Print each entry in full, word for word, with no pictures in the result.
● ● ● ● ●
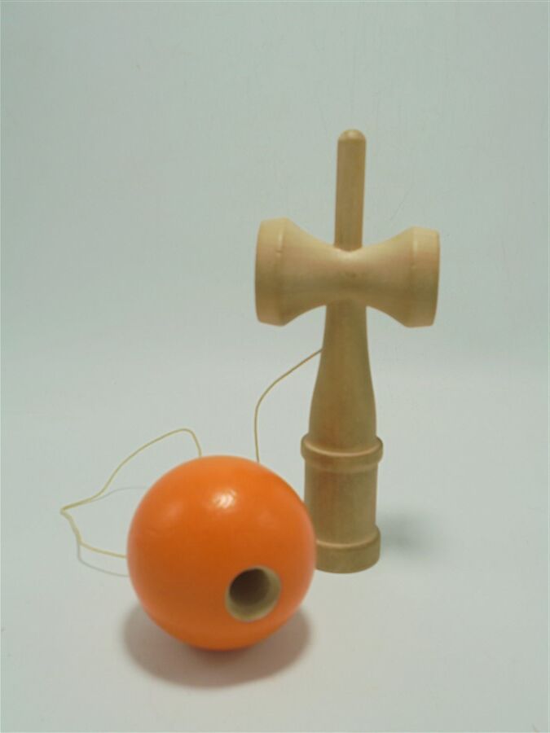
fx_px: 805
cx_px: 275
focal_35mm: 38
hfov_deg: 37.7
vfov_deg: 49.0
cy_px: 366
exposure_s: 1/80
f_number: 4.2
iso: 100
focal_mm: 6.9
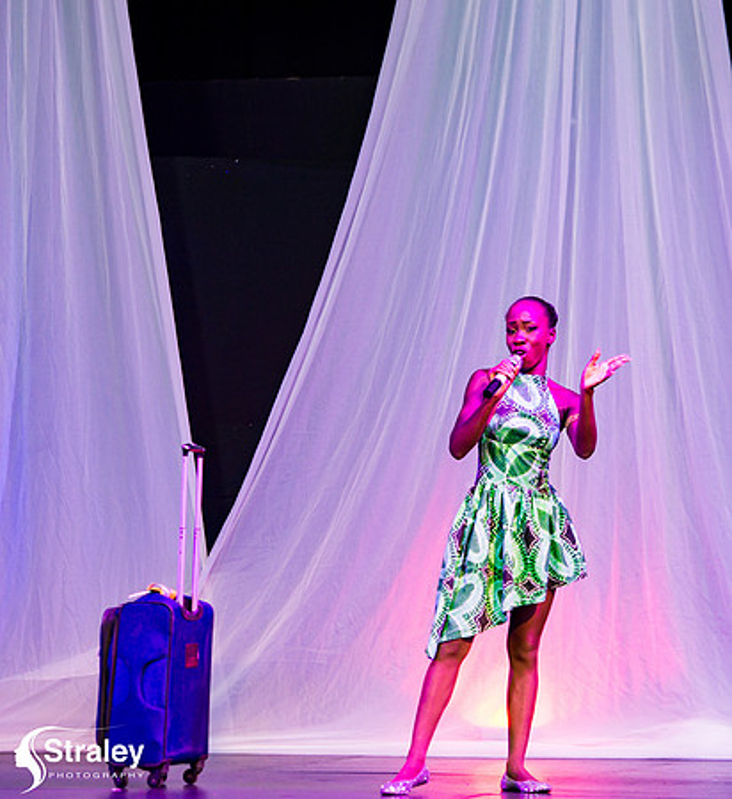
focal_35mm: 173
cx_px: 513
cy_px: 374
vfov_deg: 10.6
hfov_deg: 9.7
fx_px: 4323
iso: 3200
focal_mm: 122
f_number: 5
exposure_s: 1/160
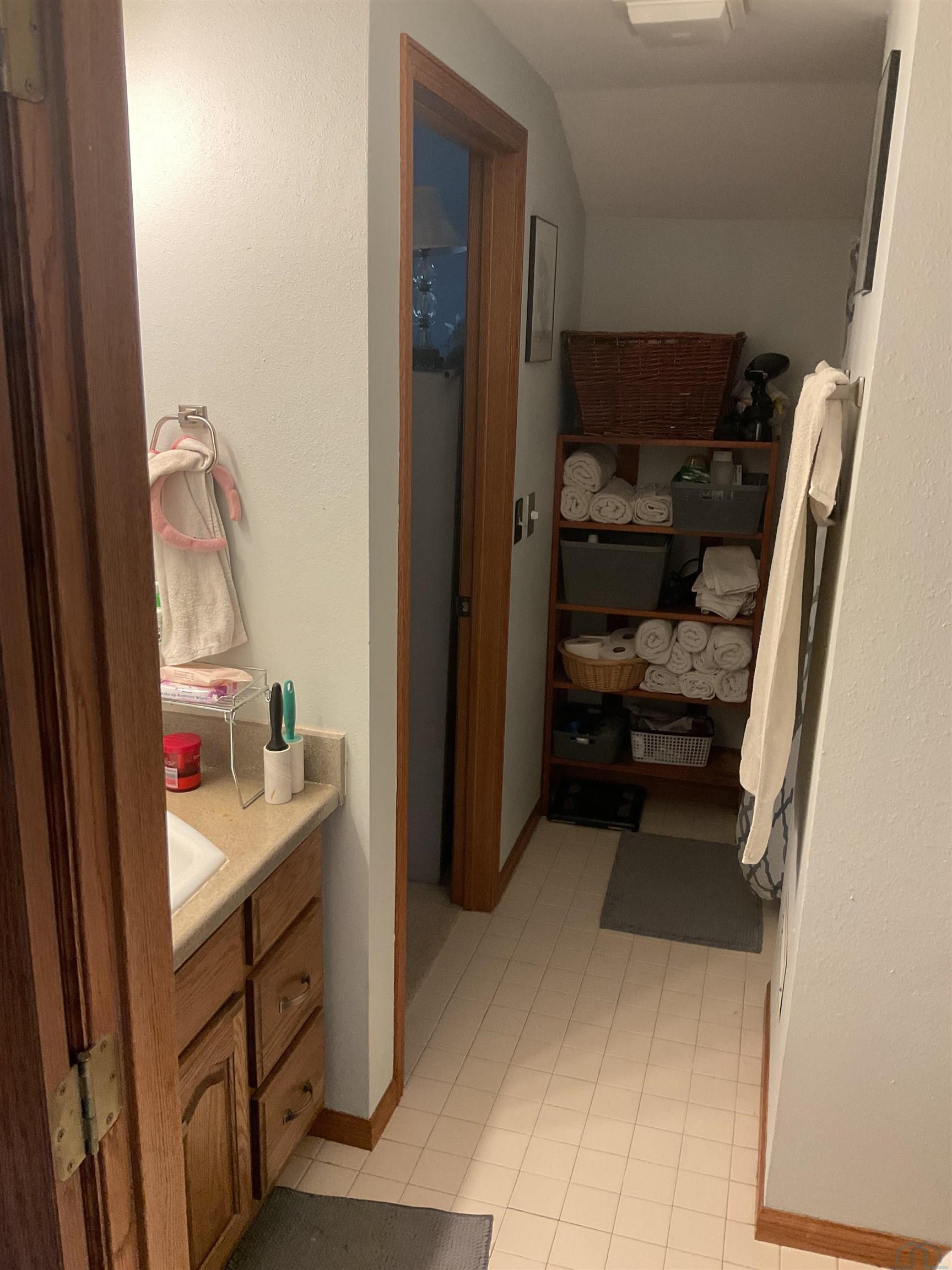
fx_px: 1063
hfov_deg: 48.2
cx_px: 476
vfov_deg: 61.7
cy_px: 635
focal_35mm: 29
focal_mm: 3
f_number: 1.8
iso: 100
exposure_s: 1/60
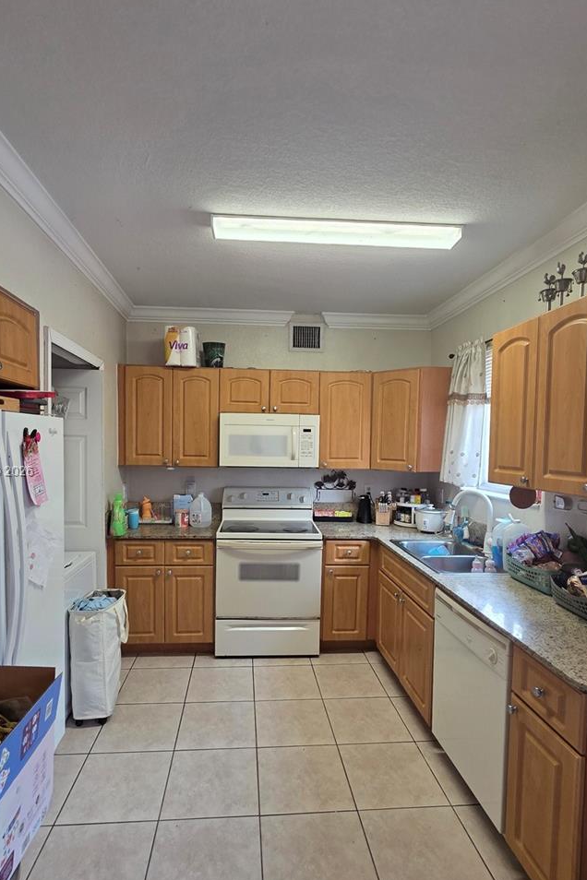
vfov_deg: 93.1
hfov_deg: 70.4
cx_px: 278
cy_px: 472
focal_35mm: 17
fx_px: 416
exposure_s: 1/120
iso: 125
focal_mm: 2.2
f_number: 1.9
● ● ● ● ●
> _SOLUTION FOR THIS EXERCISE_:
fx_px: 805
cx_px: 275
focal_35mm: 38
hfov_deg: 37.7
vfov_deg: 49.0
cy_px: 366
exposure_s: 1/80
f_number: 4.2
iso: 100
focal_mm: 6.9
focal_35mm: 173
cx_px: 513
cy_px: 374
vfov_deg: 10.6
hfov_deg: 9.7
fx_px: 4323
iso: 3200
focal_mm: 122
f_number: 5
exposure_s: 1/160
fx_px: 1063
hfov_deg: 48.2
cx_px: 476
vfov_deg: 61.7
cy_px: 635
focal_35mm: 29
focal_mm: 3
f_number: 1.8
iso: 100
exposure_s: 1/60
vfov_deg: 93.1
hfov_deg: 70.4
cx_px: 278
cy_px: 472
focal_35mm: 17
fx_px: 416
exposure_s: 1/120
iso: 125
focal_mm: 2.2
f_number: 1.9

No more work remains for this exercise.